Belle International Holdings, which is performing better in street shoes than in sports apparel, is transferring most of its Fila properties in China, Hong Kong and Macau to Anta Sports Products for 314 million renminbi (€32.3m-$46.0m).

Anta, whose results grew strongly in the first half of this year (see next article) claimed a few years ago to be the second-largest sportswear brand in China. Belle’s management indicated that the company preferred to concentrate on retailing, where it has more expertise than in brand management.

Specifically, Belle is selling its 85 percent stake in Full Prospect, the owner of Fila trademarks in the region, and HK Retail Company, which deals with Fila retail in Hong Kong. It is passing the ownership of these properties on to Motive Force Sports Products, a subsidiary of Anta. Full Prospect was an 85-15 joint venture with Fila Luxembourg. That company, as well as its major shareholder, Fila Korea, have to approve the sale before it is completed.

Belle has reported a 13.1 percent sales jump for the first half of the year, coming in at CNY 9.3 billion (€955.8m-$1,363.3m), mostly because of strength in non-athletic footwear. Its sports apparel division was partly affected by a comparison with last year’s strong pre-Olympic sales of these products.

The Chinese company’s profits rose by 14.9 percent to CNY 1.14 billion (€117.2m-$167.1m). The gross margin grew by 1.6 percentage points to 52.4 percent because of less discounting, but the gross margin in footwear contracted to 64.5 percent from 65.0 percent.

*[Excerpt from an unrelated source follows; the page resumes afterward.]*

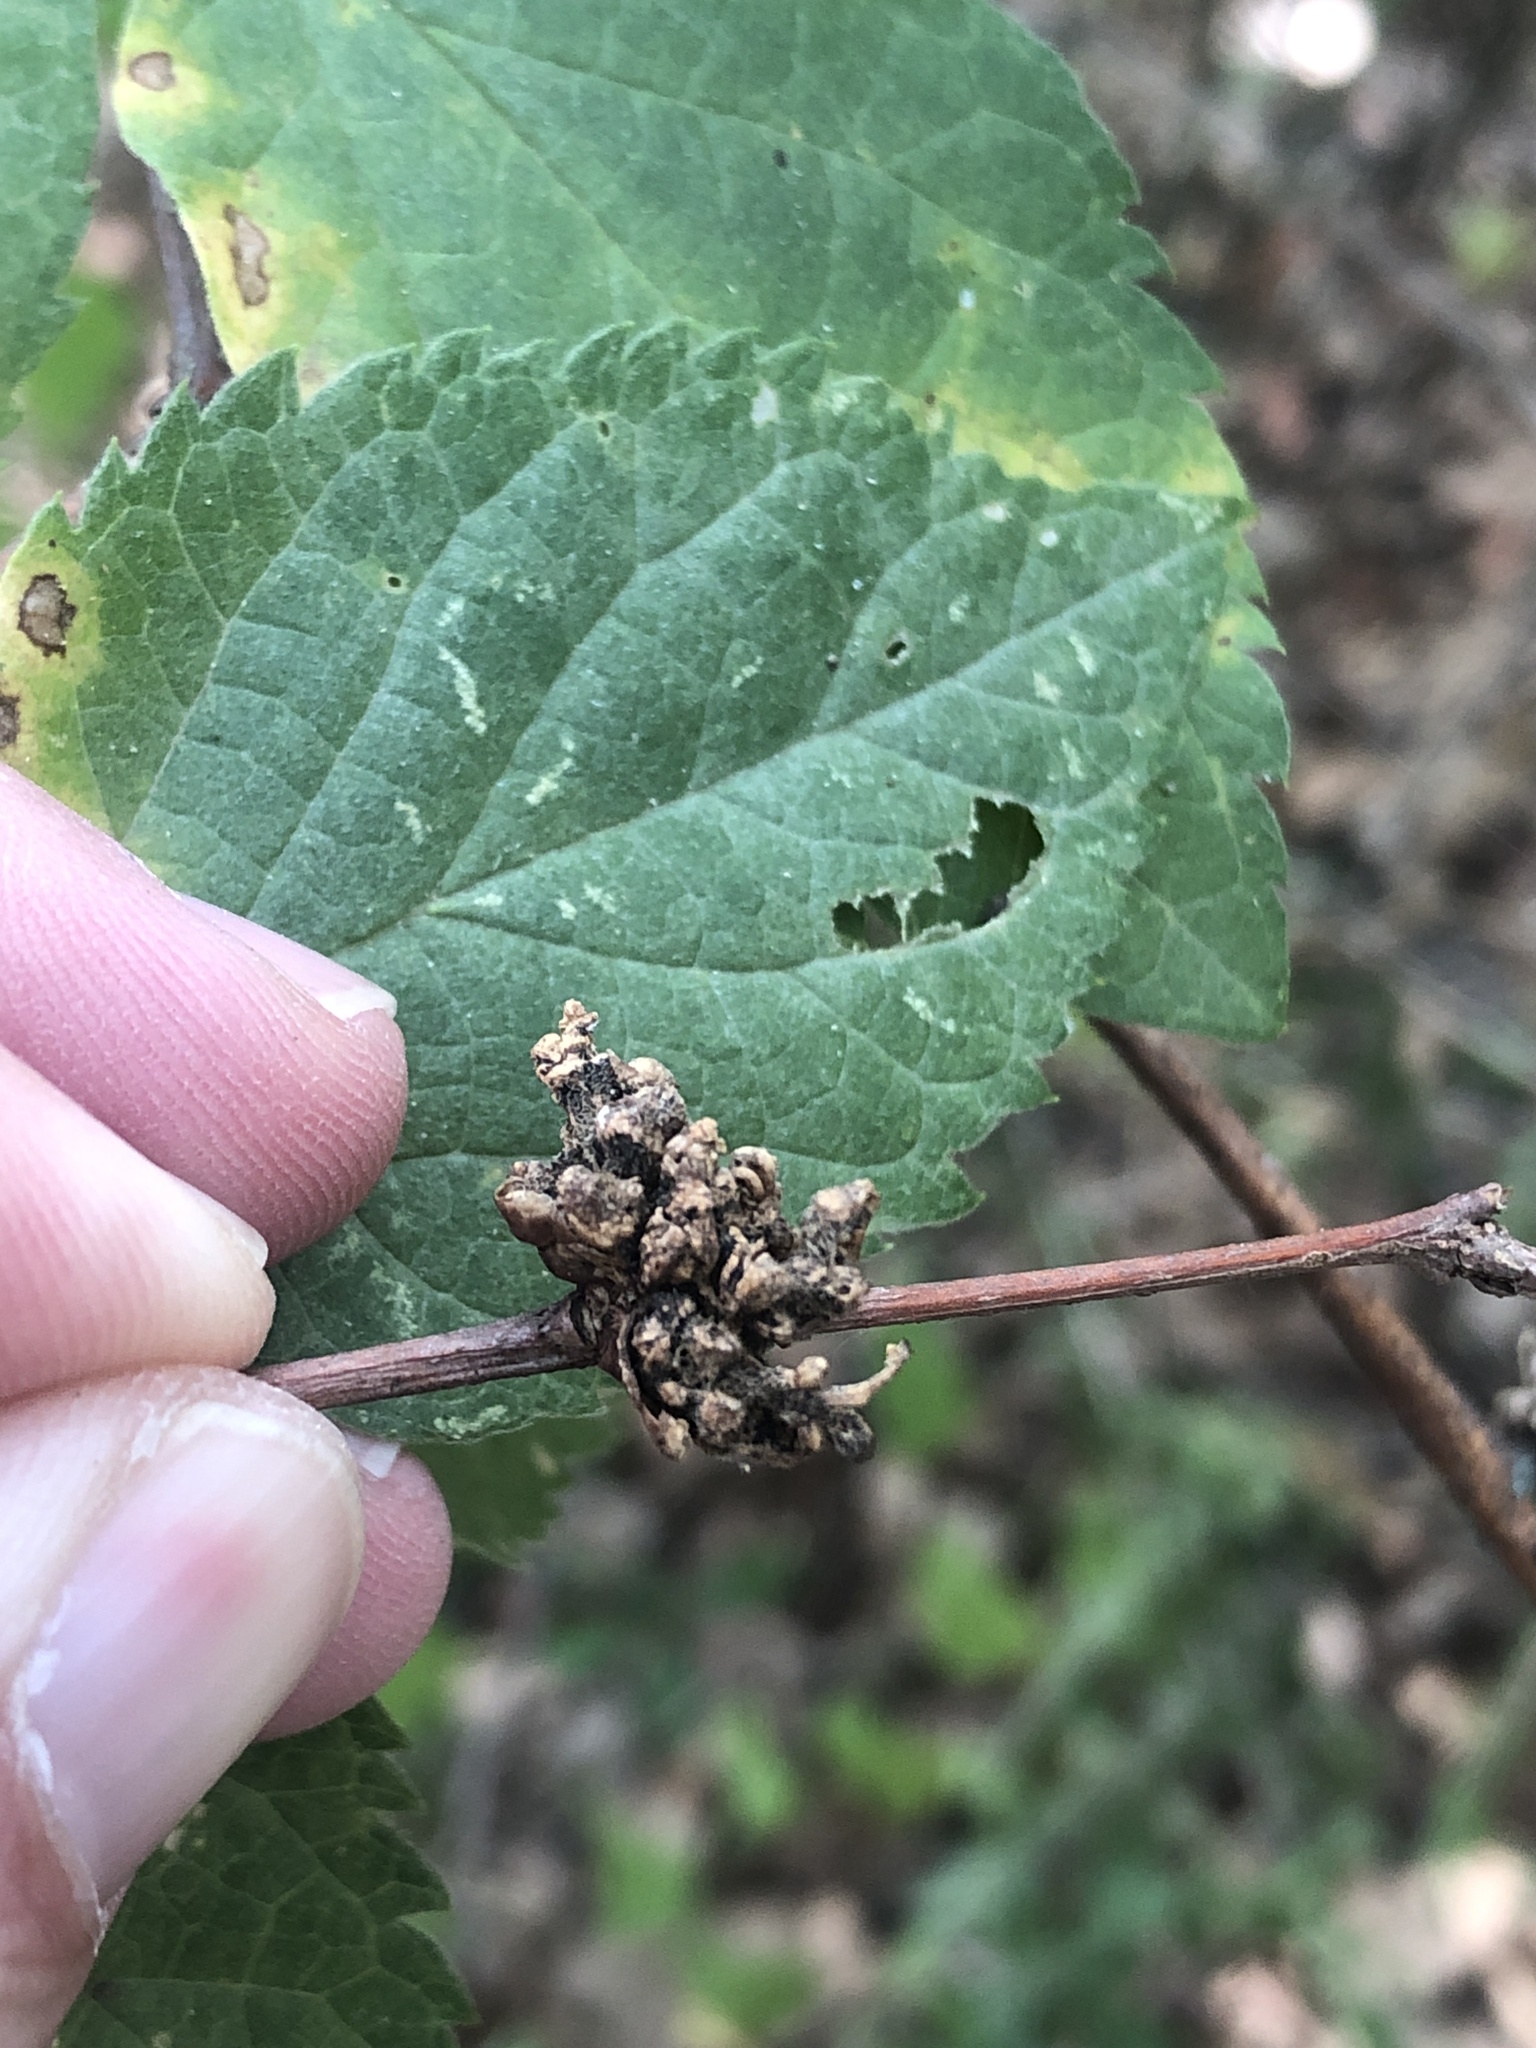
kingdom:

Earnings before interest and taxes (Ebit) went up by 14.5 percent to CNY 1.27 billion (€130.5m-$186.2m), for an operating margin of 13.6 percent, 0.2 percentage points above the same period last year.

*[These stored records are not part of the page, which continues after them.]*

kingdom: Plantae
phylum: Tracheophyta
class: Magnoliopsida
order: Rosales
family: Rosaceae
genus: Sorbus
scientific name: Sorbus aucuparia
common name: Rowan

Footwear revenues jumped by 23.3 percent to CNY 5.3 billion (€544.7m-$776.9m) as demand was good for its brands Tata, Staccato and Joy & Peace as well as Bata, Geox and Clarks, which it distributes. Comparable store sales increase by 7.4 percent. The gross margin in this division inched down by 0.5 percentage points to 64.5 percent. Belle is China’s largest women’s footwear retailer.

Sportswear sales were up by only 0.3 percent to CNY 3.99 billion (€410.1m-$584.9m). In that division, Belle sells sports brands such as Nike, Adidas, Reebok, Puma, Mizuno, Li Ning, Kappa and Converse through its own stores. Sportswear’s comparable store sales fell by 7.1 percent, while its gross margin rose by 0.7 percentage points to 36.3 percent. In sportswear, it is still working to clear inventory from the 2008 Olympics. It closed 650 stores in the first six months of the year.

The company said that while the global economy is still weak, it is seeing signs of renewed vigor in many countries and thinks the drop in consumer spending has bottomed out. Its footwear sales were termed “volatile” and driven in good part by promotions, but the more established brands held their own, boosting margins.

For the rest of the year, Belle expects moderate growth from footwear with help from new stores, but continued sluggishness in sportswear.